Re: 4746 (0,55,49) is repeatedly NaN'ing at 43%

Posted: Mon Nov 24, 2008 4:35 am
by shdbcamping
[quote="P5-133XL"]4746 (0,55,49) is repeatedly NaN'ing at 43% and not sending to the server ...

I have a hd3870 that I've recently put back into my XPS420. It Will not get to the GUI at all with any 47XX series WU. It used to get to the EUE waiting 24 hrs thing. I had a ATI driver problem of some kind creep up so I installed the catalyst 8.11 driver version. I still fail every thig but the 5XXX series WU's before startig gui. The good part is it retries ad has bee picking up a 5XXX WU before EUEing out.

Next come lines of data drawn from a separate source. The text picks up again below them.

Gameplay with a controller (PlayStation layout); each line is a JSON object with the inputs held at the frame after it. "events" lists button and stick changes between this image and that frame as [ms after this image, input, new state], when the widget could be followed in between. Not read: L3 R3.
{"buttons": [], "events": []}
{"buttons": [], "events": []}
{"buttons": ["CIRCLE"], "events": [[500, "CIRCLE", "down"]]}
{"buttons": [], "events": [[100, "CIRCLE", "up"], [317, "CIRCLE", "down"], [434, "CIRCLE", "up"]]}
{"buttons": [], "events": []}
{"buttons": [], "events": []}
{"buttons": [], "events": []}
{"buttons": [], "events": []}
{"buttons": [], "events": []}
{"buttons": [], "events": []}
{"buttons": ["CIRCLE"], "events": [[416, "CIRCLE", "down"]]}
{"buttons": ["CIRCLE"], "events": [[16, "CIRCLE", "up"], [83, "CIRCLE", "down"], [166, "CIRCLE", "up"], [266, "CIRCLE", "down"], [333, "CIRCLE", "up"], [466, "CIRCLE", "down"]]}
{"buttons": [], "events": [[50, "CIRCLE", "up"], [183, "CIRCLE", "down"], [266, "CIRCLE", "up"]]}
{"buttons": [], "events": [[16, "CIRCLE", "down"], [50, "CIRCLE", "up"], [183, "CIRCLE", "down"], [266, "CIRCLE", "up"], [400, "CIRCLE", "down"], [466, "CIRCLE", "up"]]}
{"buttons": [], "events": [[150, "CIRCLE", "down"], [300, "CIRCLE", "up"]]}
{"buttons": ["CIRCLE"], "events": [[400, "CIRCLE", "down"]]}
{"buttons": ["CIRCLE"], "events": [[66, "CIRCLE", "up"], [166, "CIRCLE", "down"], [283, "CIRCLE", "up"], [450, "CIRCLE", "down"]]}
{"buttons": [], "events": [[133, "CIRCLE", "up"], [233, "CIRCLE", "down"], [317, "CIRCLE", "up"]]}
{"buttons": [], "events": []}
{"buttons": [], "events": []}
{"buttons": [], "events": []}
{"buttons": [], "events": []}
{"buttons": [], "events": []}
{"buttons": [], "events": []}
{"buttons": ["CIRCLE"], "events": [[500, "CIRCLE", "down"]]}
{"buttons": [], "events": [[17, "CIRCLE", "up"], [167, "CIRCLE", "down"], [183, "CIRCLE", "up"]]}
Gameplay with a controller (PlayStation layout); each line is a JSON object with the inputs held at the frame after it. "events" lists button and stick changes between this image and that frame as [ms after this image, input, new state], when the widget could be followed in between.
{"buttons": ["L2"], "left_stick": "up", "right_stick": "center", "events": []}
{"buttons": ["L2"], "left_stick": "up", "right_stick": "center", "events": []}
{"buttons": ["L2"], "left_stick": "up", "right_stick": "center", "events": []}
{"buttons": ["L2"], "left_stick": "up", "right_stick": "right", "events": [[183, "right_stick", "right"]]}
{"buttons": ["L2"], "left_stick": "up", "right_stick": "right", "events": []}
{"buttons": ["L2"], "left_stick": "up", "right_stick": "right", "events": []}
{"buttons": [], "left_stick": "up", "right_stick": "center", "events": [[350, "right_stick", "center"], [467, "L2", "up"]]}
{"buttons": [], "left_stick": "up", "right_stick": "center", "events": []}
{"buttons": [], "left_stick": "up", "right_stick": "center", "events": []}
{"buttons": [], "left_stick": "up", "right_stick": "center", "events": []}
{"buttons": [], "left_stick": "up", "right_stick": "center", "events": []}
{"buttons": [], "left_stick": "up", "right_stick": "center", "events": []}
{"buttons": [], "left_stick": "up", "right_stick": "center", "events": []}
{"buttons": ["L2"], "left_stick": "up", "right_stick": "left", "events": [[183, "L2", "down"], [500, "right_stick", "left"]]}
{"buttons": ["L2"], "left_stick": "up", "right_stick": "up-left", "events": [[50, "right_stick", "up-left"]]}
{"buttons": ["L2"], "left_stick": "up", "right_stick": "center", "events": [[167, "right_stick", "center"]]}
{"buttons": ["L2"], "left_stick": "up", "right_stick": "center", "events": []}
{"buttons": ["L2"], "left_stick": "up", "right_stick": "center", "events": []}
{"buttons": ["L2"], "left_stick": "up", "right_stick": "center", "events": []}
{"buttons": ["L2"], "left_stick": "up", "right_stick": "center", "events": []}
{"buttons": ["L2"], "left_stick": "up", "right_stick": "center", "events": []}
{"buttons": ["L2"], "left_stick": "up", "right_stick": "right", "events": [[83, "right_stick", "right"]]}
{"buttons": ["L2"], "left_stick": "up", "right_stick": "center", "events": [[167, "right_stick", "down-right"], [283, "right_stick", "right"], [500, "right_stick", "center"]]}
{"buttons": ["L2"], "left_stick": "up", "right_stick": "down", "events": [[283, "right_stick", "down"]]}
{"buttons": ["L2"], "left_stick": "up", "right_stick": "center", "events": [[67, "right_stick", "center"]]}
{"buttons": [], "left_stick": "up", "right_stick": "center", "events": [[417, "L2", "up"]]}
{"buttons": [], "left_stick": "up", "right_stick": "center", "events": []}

Re: Project: 4746 (Run 0, Clone 55, Gen 49) multiple NaNs at 43%

Posted: Mon Nov 24, 2008 1:49 pm
by toTOW
There is no data for this WU in the DB :(

Re: 4746 (0,55,49) is repeatedly NaN'ing at 43%

Posted: Mon Nov 24, 2008 4:33 pm
by P5-133XL
shdbcamping wrote:
P5-133XL wrote:4746 (0,55,49) is repeatedly NaN'ing at 43% and not sending to the server ...

I have a hd3870 that I've recently put back into my XPS420. It Will not get to the GUI at all with any 47XX series WU. It used to get to the EUE waiting 24 hrs thing. I had a ATI driver problem of some kind creep up so I installed the catalyst 8.11 driver version. I still fail every thig but the 5XXX series WU's before startig gui. The good part is it retries ad has bee picking up a 5XXX WU before EUEing out.
I'm running dual Sapphire 3870's and am generally not having any problems with EUE's. This is an exception to the norm. If you have a consistant problem with EUE's may I suggest that you try under-clocking the card: that works for some.